Start of EXERCISE INPUT

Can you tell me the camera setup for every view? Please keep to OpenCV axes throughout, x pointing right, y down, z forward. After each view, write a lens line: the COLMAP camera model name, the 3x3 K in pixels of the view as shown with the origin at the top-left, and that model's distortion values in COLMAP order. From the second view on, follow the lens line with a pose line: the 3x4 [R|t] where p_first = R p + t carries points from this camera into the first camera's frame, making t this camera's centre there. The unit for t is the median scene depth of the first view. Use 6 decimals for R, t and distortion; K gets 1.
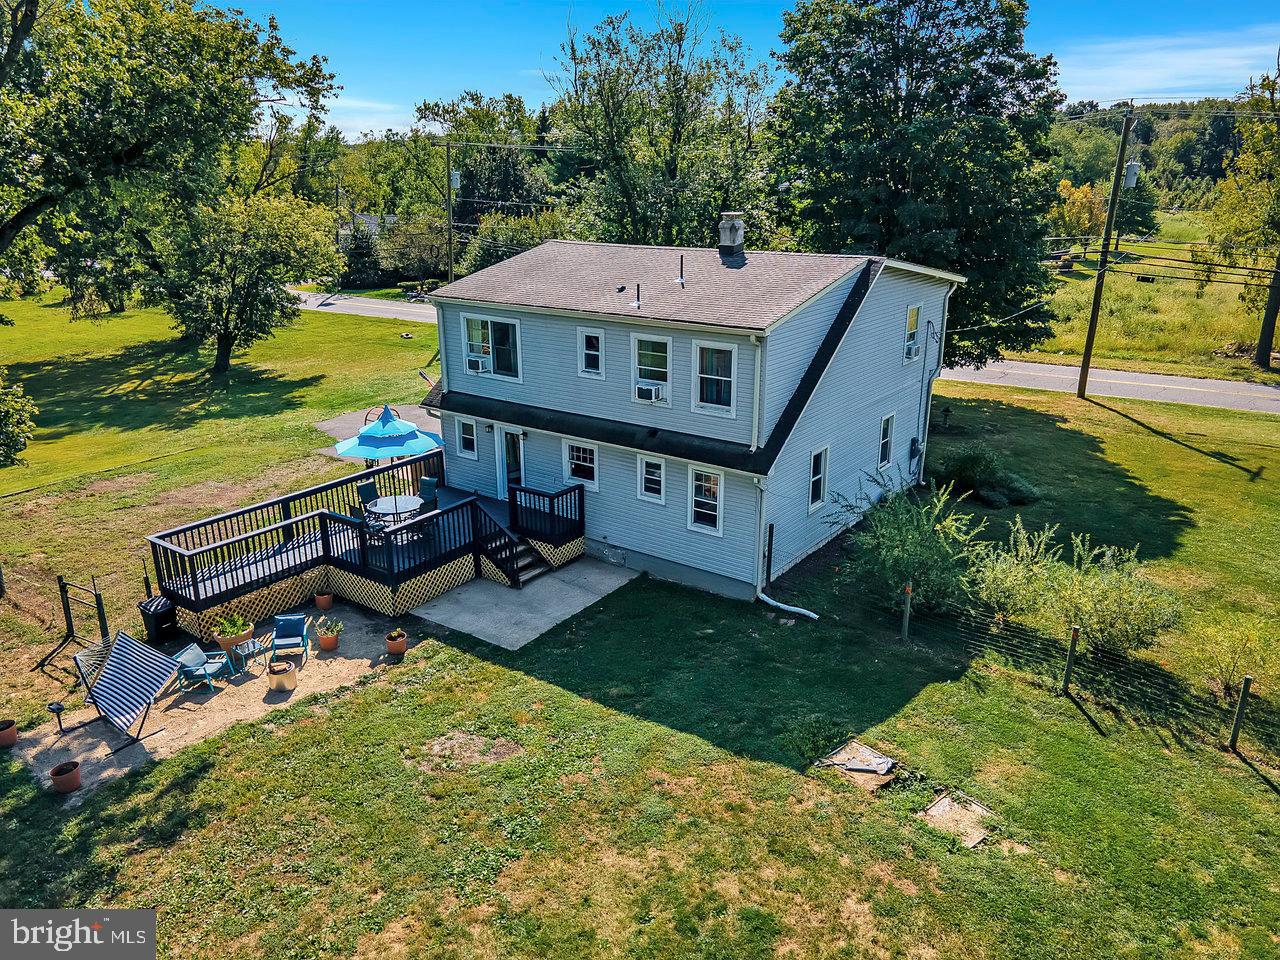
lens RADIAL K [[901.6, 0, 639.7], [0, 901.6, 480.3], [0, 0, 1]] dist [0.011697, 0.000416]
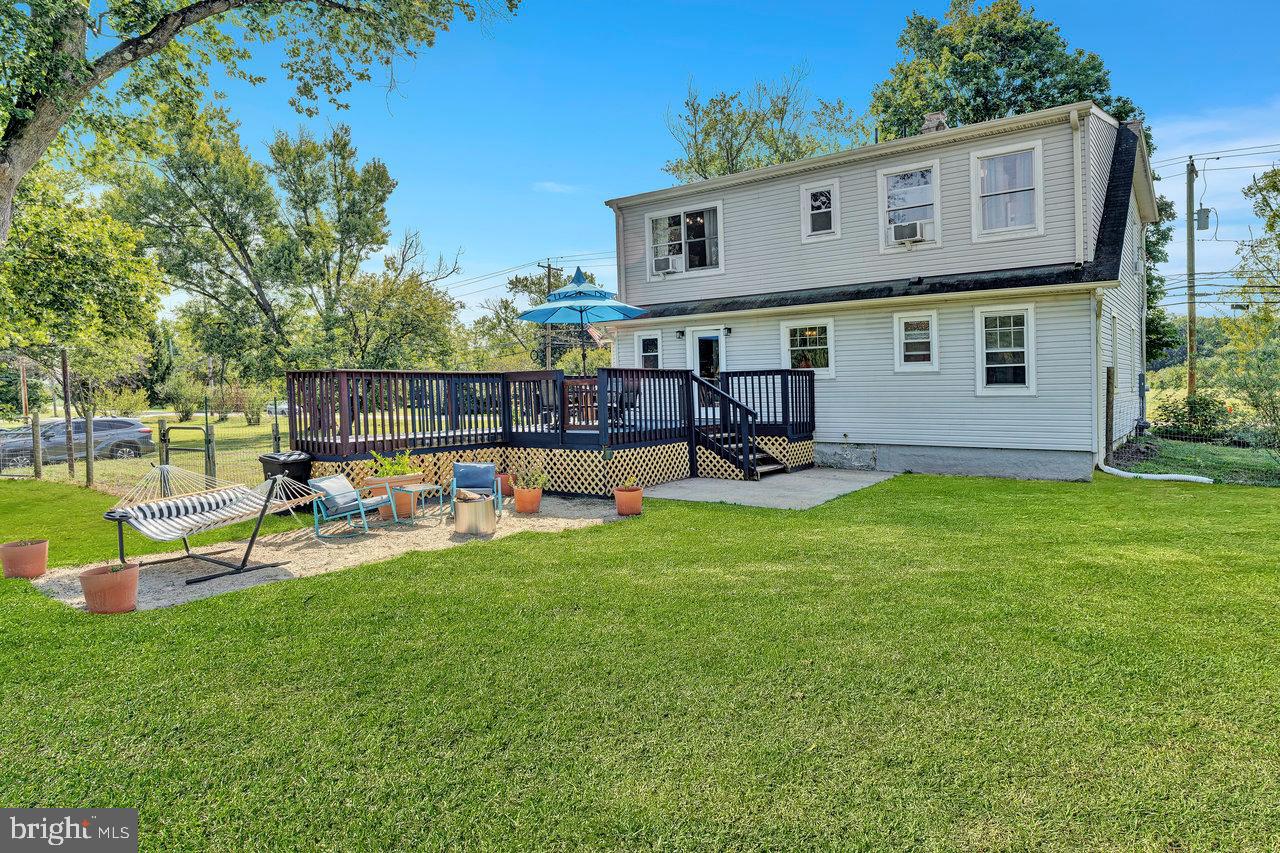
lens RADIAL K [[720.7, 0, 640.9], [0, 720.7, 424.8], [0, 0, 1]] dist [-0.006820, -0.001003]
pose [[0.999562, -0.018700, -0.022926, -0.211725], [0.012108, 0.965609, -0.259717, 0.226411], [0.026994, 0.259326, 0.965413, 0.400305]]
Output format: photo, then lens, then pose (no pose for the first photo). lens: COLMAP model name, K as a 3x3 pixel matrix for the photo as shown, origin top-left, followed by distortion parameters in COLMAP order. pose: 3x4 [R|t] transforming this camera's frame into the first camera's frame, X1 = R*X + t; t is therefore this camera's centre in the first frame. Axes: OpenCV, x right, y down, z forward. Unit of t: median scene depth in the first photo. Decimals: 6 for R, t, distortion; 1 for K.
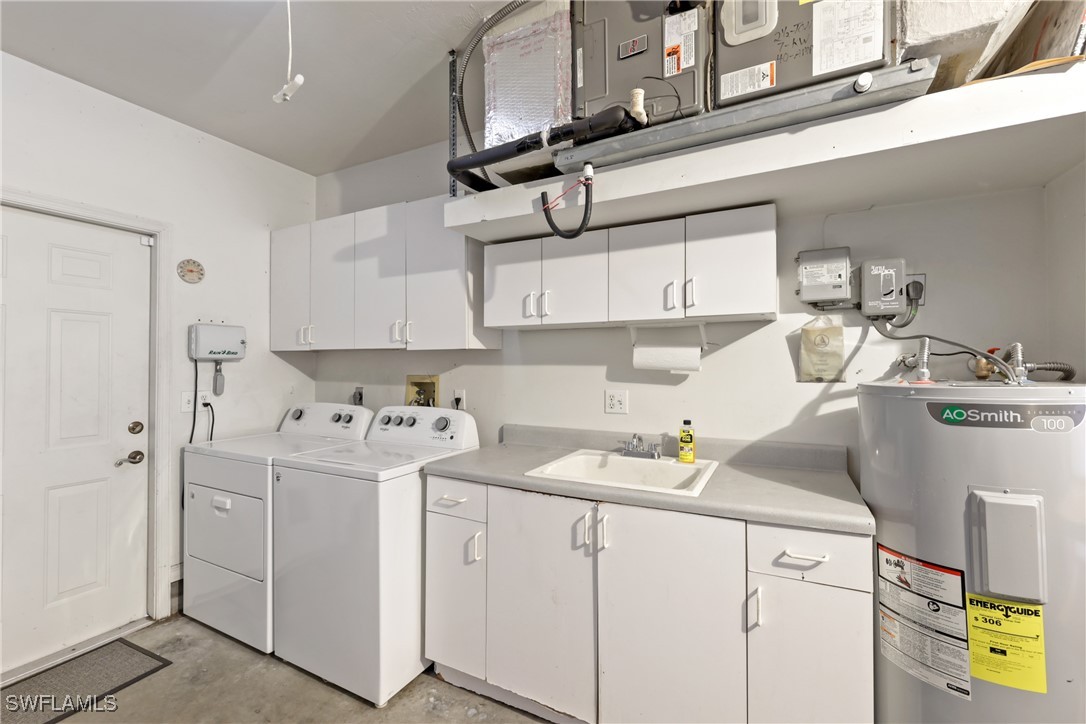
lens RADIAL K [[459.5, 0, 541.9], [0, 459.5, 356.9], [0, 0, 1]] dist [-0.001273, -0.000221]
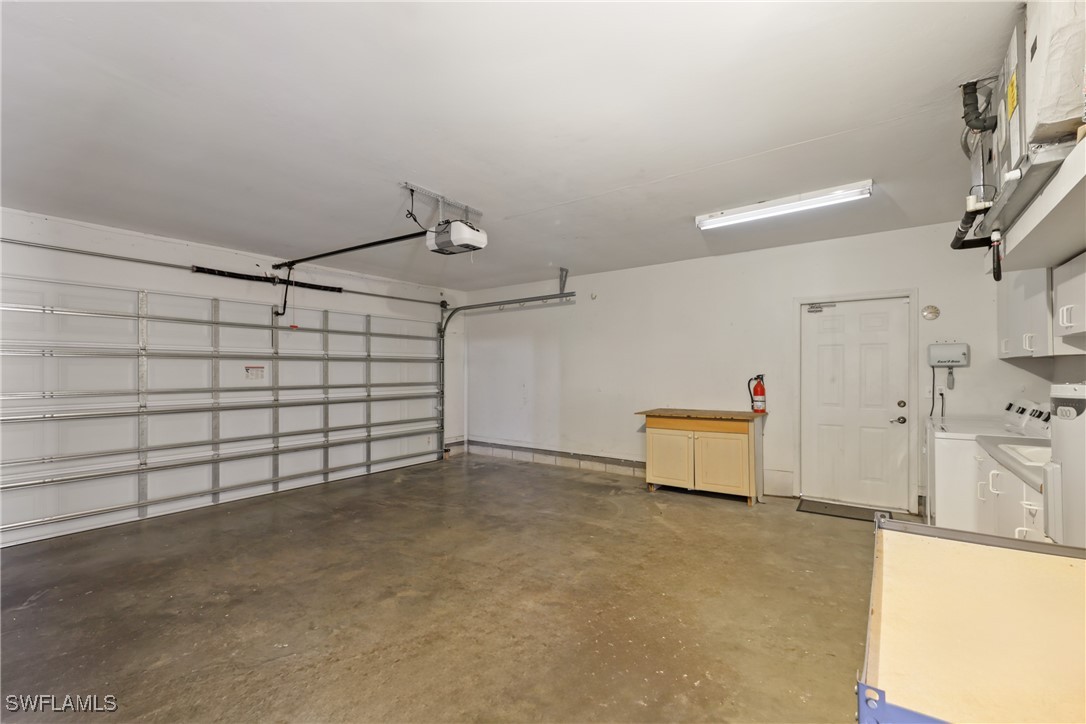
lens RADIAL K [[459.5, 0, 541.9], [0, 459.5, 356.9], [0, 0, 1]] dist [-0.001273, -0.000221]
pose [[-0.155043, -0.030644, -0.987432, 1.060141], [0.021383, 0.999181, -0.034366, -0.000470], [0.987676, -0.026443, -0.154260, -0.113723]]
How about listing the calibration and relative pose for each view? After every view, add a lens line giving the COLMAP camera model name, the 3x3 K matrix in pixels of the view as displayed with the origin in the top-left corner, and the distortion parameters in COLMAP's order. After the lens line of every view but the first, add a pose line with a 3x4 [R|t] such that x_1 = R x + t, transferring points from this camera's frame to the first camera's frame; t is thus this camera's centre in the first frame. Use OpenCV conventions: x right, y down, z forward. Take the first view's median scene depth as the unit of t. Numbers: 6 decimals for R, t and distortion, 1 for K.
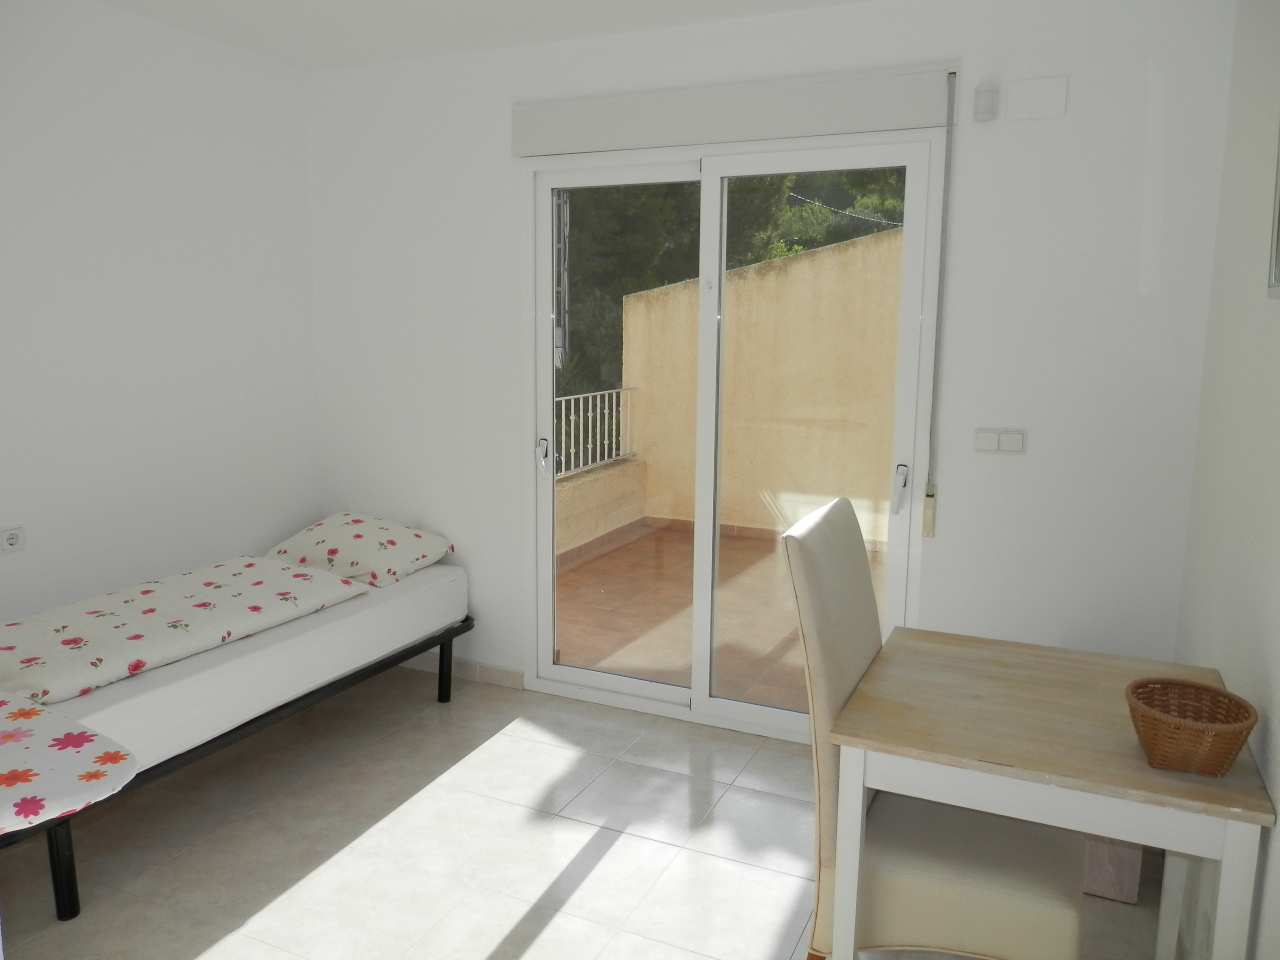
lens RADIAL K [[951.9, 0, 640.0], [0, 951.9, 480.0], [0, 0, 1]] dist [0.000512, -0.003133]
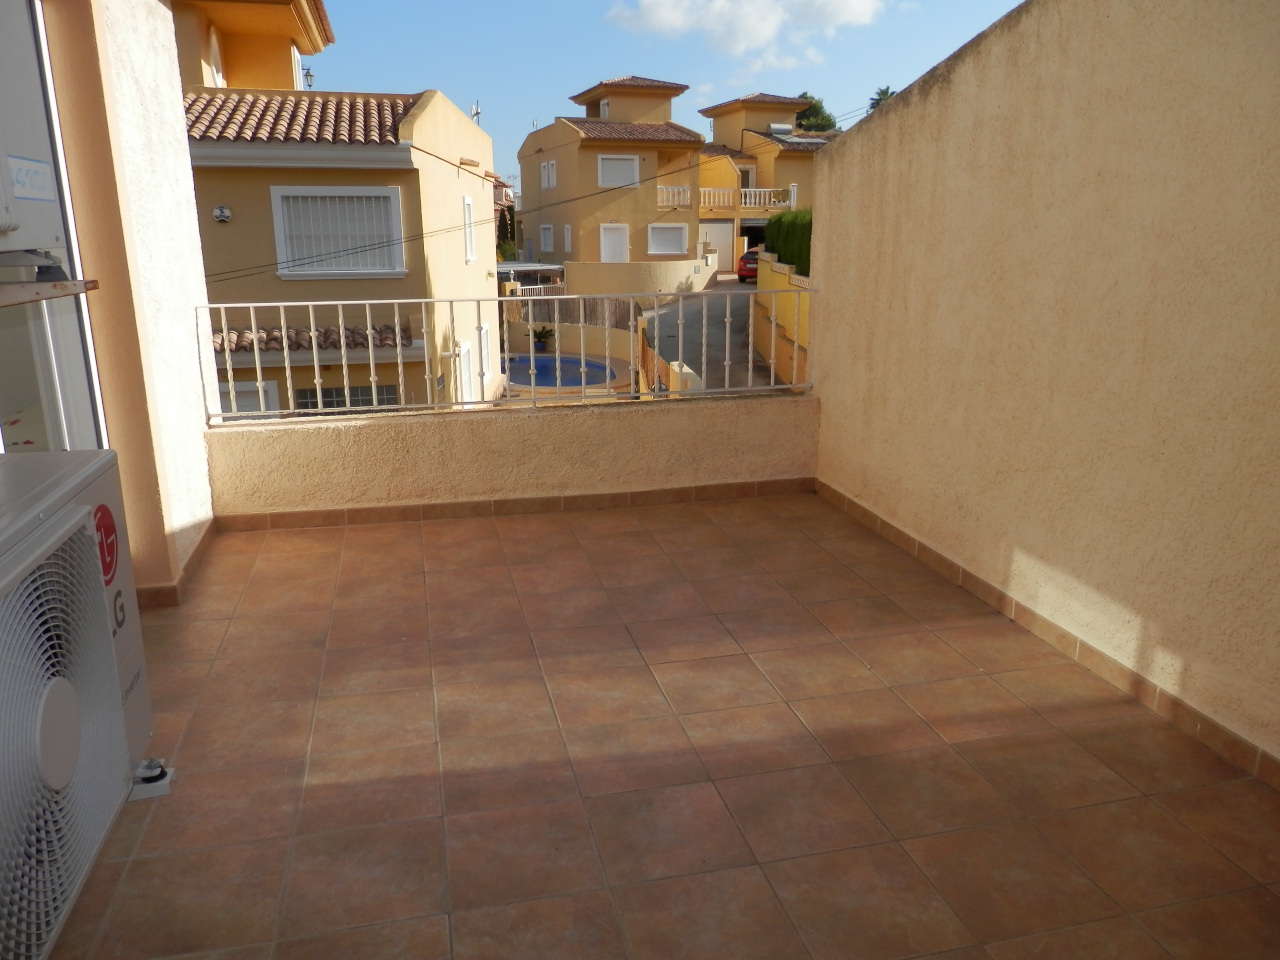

End of EXERCISE INPUT

→ TASK INSTRUCTIONS: The material shown above is to be repeated verbatim, and its pictures are to be omitted.

→ RESPONSE TO THIS EXERCISE:
Can you tell me the camera setup for every view? Please keep to OpenCV axes throughout, x pointing right, y down, z forward. After each view, write a lens line: the COLMAP camera model name, the 3x3 K in pixels of the view as shown with the origin at the top-left, and that model's distortion values in COLMAP order. From the second view on, follow the lens line with a pose line: the 3x4 [R|t] where p_first = R p + t carries points from this camera into the first camera's frame, making t this camera's centre there. The unit for t is the median scene depth of the first view. Use 6 decimals for R, t and distortion; K gets 1.
lens RADIAL K [[901.6, 0, 639.7], [0, 901.6, 480.3], [0, 0, 1]] dist [0.011697, 0.000416]
lens RADIAL K [[720.7, 0, 640.9], [0, 720.7, 424.8], [0, 0, 1]] dist [-0.006820, -0.001003]
pose [[0.999562, -0.018700, -0.022926, -0.211725], [0.012108, 0.965609, -0.259717, 0.226411], [0.026994, 0.259326, 0.965413, 0.400305]]
Output format: photo, then lens, then pose (no pose for the first photo). lens: COLMAP model name, K as a 3x3 pixel matrix for the photo as shown, origin top-left, followed by distortion parameters in COLMAP order. pose: 3x4 [R|t] transforming this camera's frame into the first camera's frame, X1 = R*X + t; t is therefore this camera's centre in the first frame. Axes: OpenCV, x right, y down, z forward. Unit of t: median scene depth in the first photo. Decimals: 6 for R, t, distortion; 1 for K.
lens RADIAL K [[459.5, 0, 541.9], [0, 459.5, 356.9], [0, 0, 1]] dist [-0.001273, -0.000221]
lens RADIAL K [[459.5, 0, 541.9], [0, 459.5, 356.9], [0, 0, 1]] dist [-0.001273, -0.000221]
pose [[-0.155043, -0.030644, -0.987432, 1.060141], [0.021383, 0.999181, -0.034366, -0.000470], [0.987676, -0.026443, -0.154260, -0.113723]]
How about listing the calibration and relative pose for each view? After every view, add a lens line giving the COLMAP camera model name, the 3x3 K matrix in pixels of the view as displayed with the origin in the top-left corner, and the distortion parameters in COLMAP's order. After the lens line of every view but the first, add a pose line with a 3x4 [R|t] such that x_1 = R x + t, transferring points from this camera's frame to the first camera's frame; t is thus this camera's centre in the first frame. Use OpenCV conventions: x right, y down, z forward. Take the first view's median scene depth as the unit of t. Numbers: 6 decimals for R, t and distortion, 1 for K.
lens RADIAL K [[951.9, 0, 640.0], [0, 951.9, 480.0], [0, 0, 1]] dist [0.000512, -0.003133]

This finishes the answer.